Once, again, I find myself tracking down origin materials for a musical I've recently seen. In this case, I saw Cabaret earlier this month, so I started reading Christopher Isherwood's The Berlin Stories, which formed the basis for the play and later movie I Am a Camera, which in turn became Cabaret. Since I don't run a theater blog, and I leave the movie reviews for my brother Chuck over at The Other Ebert .... (And I'm not sure when or if I'm going to read the source of the musical I saw in New York. Tolstoy might be a bit much.)
The Berlin Stories is actually two novels, The Last of Mr. Norris and Goodbye to Berlin, with the former being written in 1935 and the latter in 1939. Both concern the author narrating a fictionalized account of his life in Weimar Republic Berlin. By the end of Goodbye, Der Furher has taken power and is about to become a dictator.Both portray a wonderful vision of the era, even if the author left out a bunch of personal things going on in his own life at the time that were (according to Armistead Maupin's introduction) later revealed more in depth in Isherwood's Christopher and His Kind, which will likely be reserved in the very near future. As it is, tantalizing hints lie in the prose, but written is such vagaries as to get around the censors of the era.

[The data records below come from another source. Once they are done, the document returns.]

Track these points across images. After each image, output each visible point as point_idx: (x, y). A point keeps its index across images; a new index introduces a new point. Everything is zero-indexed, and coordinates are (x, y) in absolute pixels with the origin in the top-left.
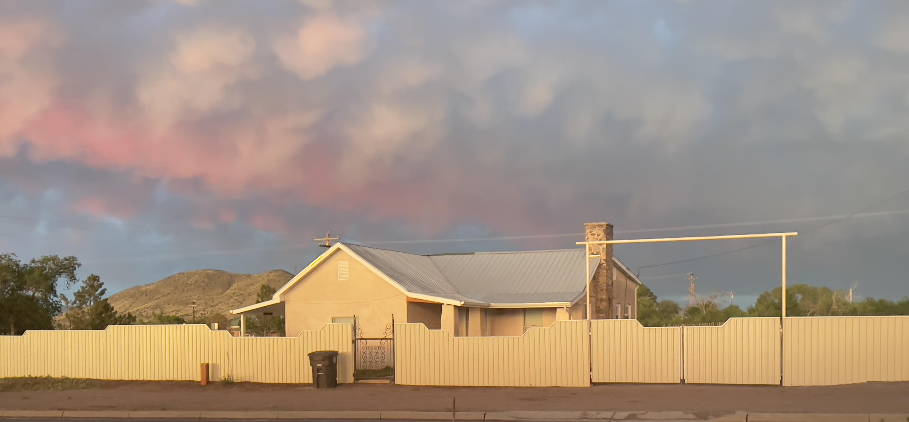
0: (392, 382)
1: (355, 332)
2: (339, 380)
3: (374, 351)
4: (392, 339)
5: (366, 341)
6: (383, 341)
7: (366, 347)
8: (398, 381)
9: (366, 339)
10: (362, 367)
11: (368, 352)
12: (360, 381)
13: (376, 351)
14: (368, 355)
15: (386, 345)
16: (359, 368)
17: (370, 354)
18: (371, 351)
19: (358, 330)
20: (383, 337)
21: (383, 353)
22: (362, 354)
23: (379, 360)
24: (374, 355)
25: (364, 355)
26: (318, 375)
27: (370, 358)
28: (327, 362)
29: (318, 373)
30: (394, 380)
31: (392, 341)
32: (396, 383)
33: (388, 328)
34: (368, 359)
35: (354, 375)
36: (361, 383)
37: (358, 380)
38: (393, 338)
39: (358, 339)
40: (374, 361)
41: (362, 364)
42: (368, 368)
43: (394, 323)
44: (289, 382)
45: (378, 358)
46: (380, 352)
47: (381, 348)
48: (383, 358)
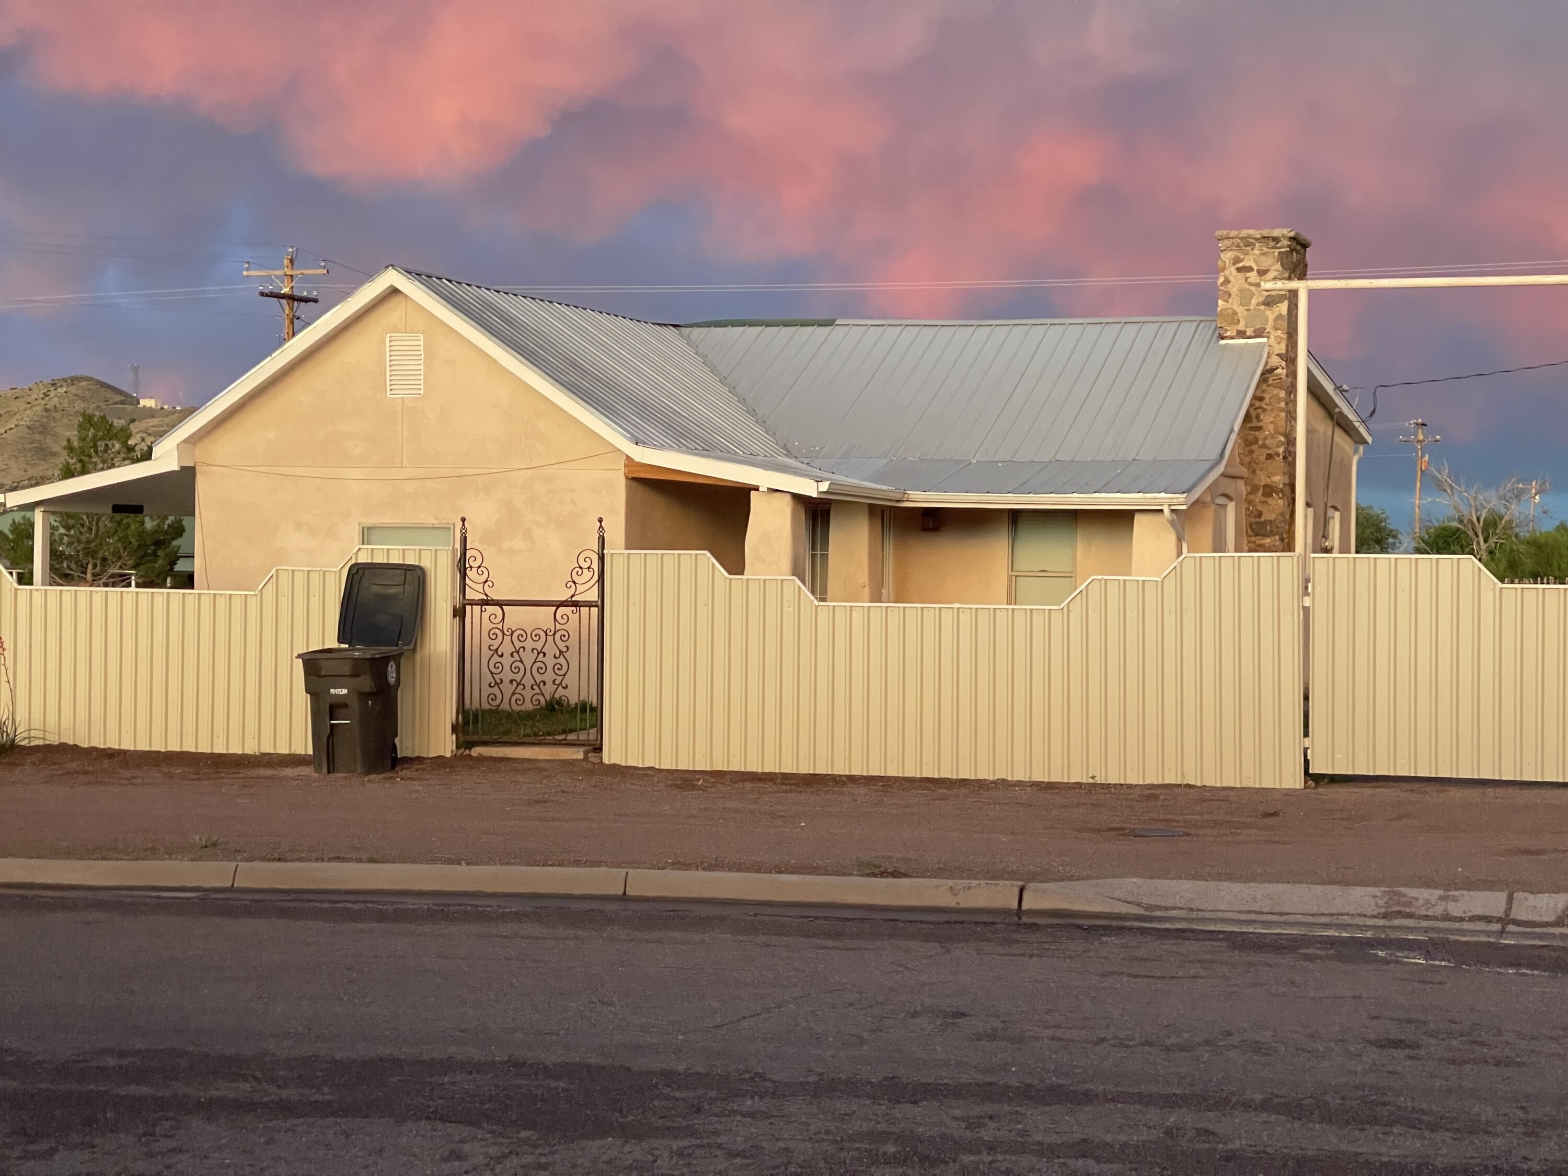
0: (592, 757)
1: (464, 576)
2: (405, 746)
3: (529, 644)
4: (597, 606)
5: (503, 610)
6: (562, 610)
7: (502, 631)
8: (612, 754)
9: (500, 604)
10: (484, 700)
11: (507, 648)
12: (476, 751)
13: (539, 646)
14: (507, 661)
15: (572, 626)
16: (476, 705)
17: (515, 654)
18: (518, 645)
19: (475, 570)
20: (564, 596)
21: (561, 652)
22: (486, 653)
23: (549, 676)
24: (529, 658)
25: (496, 658)
26: (332, 725)
27: (516, 671)
28: (366, 683)
29: (332, 719)
30: (599, 749)
31: (595, 610)
32: (606, 760)
33: (581, 568)
34: (507, 675)
35: (454, 729)
36: (481, 759)
37: (471, 745)
38: (600, 603)
39: (472, 603)
40: (528, 681)
41: (486, 691)
42: (505, 706)
43: (603, 548)
44: (220, 749)
45: (542, 670)
46: (551, 649)
47: (554, 634)
48: (562, 672)
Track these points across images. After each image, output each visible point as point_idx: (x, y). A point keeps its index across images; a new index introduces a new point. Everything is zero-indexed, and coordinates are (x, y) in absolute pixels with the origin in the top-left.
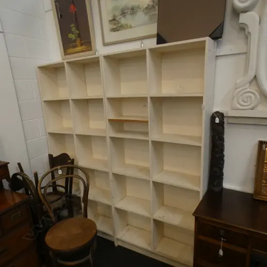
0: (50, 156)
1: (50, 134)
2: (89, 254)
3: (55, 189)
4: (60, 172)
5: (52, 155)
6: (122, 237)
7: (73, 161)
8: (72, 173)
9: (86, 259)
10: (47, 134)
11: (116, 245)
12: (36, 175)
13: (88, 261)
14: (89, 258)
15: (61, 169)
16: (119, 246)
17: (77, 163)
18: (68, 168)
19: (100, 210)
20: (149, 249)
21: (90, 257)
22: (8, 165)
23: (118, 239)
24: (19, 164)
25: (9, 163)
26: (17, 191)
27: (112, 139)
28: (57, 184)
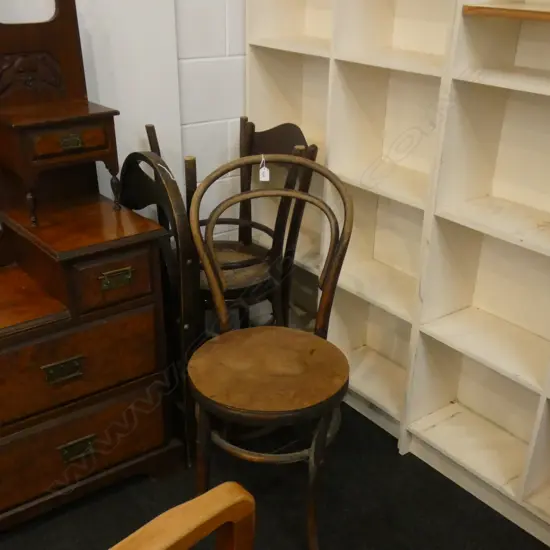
0: (247, 127)
1: (256, 48)
2: (308, 446)
3: (245, 234)
4: (264, 174)
5: (252, 126)
6: (426, 430)
7: (312, 152)
8: (305, 189)
9: (296, 456)
10: (248, 50)
11: (402, 451)
12: (190, 168)
13: (302, 465)
14: (308, 458)
15: (268, 163)
16: (410, 455)
17: (326, 161)
18: (294, 168)
19: (373, 333)
20: (509, 491)
21: (309, 453)
22: (115, 117)
23: (410, 434)
24: (151, 130)
25: (117, 113)
26: (135, 211)
27: (462, 87)
28: (254, 219)
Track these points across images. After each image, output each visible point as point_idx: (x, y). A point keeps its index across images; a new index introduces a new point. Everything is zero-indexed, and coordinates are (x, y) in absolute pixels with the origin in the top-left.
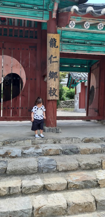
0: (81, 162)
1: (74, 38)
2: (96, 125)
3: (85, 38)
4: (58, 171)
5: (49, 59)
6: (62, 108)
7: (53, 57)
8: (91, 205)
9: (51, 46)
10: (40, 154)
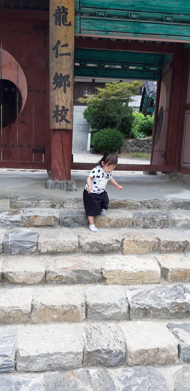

The Last of Mr. Norris concerns our narrator (William Bradshaw, which would be Mr. Isherwood's middle names) as he crosses into German by train, sharing a compartment with the title character, a rather effeminate business man whom the narrator assumes is smuggling silk from Paris into Berlin.
Mr. Norris and Bradshaw become friends over time, with Bradshaw getting involved with the German Communists by proxy. Mr. Norris has issues with his hired help, and also appears to be paying a woman of negotiable virtue (and a friend when not otherwise employed) to dominate him. Over time, we see Norris, who does works for the Communists, get Bradshaw involved with Herr Kuno Pregnitz for a trip to Switzerland to make monetary arrangements which would benefit Mr. Norris. Pregnitz is an older man with a collection of physique magazines and a love of books written for younger men. (It's rather implied that Kuno's gay and has an interest in Bradshaw, but given the time of the writing, nothing is ever spoken aloud.) In Switzerland, Herr Pregnitz meets with Van Hoorn and son, not knowing they're Norris contacts. Kuno flirts shamelessly with the son, who in turn befriends Bradshaw, eventually unleashing his Nazi sympathies to the young British narrator. (Having the benefit of reading this nearly a century later, I can say it's quite disturbing how much the young Dutchman believes the crap.) As it turns out, what's been going on is that Van Hoorn Sr. is with the French Secret Service and trying to use Herr Pregnitz government contacts to get better information than Norris can provide.
Which leads to a confrontation with Norris, who in turn leaves town before either the Police or the Communists or his former employee can get him. We hear bits from him over a few moths, as the reichstag burns while he is in South America.
Then we start into Goodbye to Berlin, which is narrated by a man named Christopher Isherwood. (Or Herr Isseyvoo, as his landlady Frl. Schroeder calls him.) It takes the form of a diary (or journal really; nothing is dated and the stories really don't have a particular narrative order to them), discussing Isherwood's various dealings with people in Berlin. This section is where we meet the now famous Sally Bowles, a singer with rather...um...loose standards of morality. (It's kind of funny, she's only in the book for about 30 pages, but she's one of the most memorable parts.) We meet the tenants sharing his boarding house with him, including the prostitute Frl. Kost (who winds up with a Japanese sugar daddy towards the end) and Frl. Mayr, the singing Nazi. We wend our way through him teaching English to students, some poorer than others, and at one point join him in a small attic where he's living with a 5 person family. We meet the Landaurs, a Jewish family who's fate doesn't seem that pleasant by the end. (The patriarch suffers a "heart attack" under the eyes of the Nazis.) We watch as Weimar falls and the Reich rises.
Honestly, it's the end that gets to be the most memorable, as Isherwood talks about the folks watching the atrocities start and throwing up their hands, but not doing anything to stop them.
One of the more striking bits of all of this is discussions on how everyone wound up where they are in the narrative, While this would have been Depression era, the post War era with its Inflation is almost another character in the narrative. It's hard not to feel like you are there in some sections, whether freezing in Otto's parent's kitchen, or listening as the old maids argue over small things in the living room.
Quite frankly, I kind of wish they'd have used either one or both of these for the German perspective in my high school lit class's WWII section rather than the rather horrid novel we read instead.